## Supplied passage:

---------------

It can be very hard to discuss medical issues with a healthcare practitioner. Often, women don’t feel comfortable talking about intimate issues, even with their partners. So, how do you talk to a relative stranger, even if he or she is your doctor? Here we'll take a look at some tips.

Discussions With Doctors and Partners

Women have shared some of their midlife horror stories with me. For example, the doctor who told his female patient that he felt sorry for her husband when she shared her lack of interest in sex. That same doctor then shared her revelations with her husband who is also his patient. Women report feeling shamed when talking about new sex partners or being told they are too old for certain things.

Of course, I also hear positive stories about doctors - like the female doctor who talked to a woman about her issues with orgasms, suggesting that she practice with a vibrator. The advice was encouraging and mostly helpful, although the patient walked away uncertain about specifically how to use the vibrator and what kind to buy. (Fill in the blanks. Read: Our Top Tips for Buying Your First Vibrator and How to Use a Vibrator.)

Is All the Blame on Healthcare Professionals?

We can’t completely blame medical practitioners. First, many medical schools don’t teach much about sexuality or how to discuss sex with their patients. Second, there is the aging factor. Doctors, like many other segments of society, have biases. The assumption that older adults don’t engage in a lot of sex results in doctors underestimating the need for age-appropriate information for their patients.

If we want relevant, useful information from our healthcare practitioners, we have to find the right doctor for our needs and we have to start the conversation. We can’t expect them to be proactive about our sexual health, even if they’re gynecologists.

Talking to Your Healthcare Practitioner

So how can you bring up sex with your healthcare professional? Here are a few tips:

  • If you want to bring a topic up with your doctor, be prepared with a list of concerns. Write then down just in case you feel flustered. Having notes allows you to stay focused, and it shows the doctor that you’re prepared.
  • Compile specifics about your issue. The more specific you are, the easier it is to pinpoint and diagnose the problem. For example, if you’re having pain during intercourse, can you tell where it is or when it happens? Were you using a lubricant? Is your partner’s penis large? Is it painful deep inside your vagina, or as he’s entering, etc.

---------------

Keypoint text descriptions:
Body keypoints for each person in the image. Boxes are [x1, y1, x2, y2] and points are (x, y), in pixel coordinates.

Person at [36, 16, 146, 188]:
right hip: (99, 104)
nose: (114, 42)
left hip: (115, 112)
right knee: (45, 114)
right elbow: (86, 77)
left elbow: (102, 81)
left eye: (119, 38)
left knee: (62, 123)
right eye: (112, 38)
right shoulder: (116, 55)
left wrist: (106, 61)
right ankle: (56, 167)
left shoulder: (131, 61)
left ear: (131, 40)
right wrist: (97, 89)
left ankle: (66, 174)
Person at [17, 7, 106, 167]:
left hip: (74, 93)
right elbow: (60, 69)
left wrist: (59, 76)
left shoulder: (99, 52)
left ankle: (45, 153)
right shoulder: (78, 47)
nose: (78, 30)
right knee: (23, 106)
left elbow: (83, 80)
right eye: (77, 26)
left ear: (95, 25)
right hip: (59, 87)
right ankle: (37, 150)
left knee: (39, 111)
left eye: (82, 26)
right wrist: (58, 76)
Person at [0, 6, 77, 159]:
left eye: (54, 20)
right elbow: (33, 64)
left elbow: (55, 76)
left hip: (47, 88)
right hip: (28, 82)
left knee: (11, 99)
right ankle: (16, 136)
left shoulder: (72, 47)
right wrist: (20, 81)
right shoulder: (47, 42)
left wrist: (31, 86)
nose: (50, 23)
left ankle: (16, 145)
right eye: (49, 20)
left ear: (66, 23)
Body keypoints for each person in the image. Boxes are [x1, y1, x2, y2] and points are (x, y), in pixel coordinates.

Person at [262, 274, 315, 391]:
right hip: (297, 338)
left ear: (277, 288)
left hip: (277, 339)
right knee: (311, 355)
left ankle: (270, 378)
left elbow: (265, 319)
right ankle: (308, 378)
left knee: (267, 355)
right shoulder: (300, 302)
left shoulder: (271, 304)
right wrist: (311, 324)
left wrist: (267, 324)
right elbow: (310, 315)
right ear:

---------------

## Aim of the exercise:
According to the passage on discussing sexual health with doctors, what should a woman prepare before bringing up a topic with her doctor?

## Written answer:
A written list of concerns.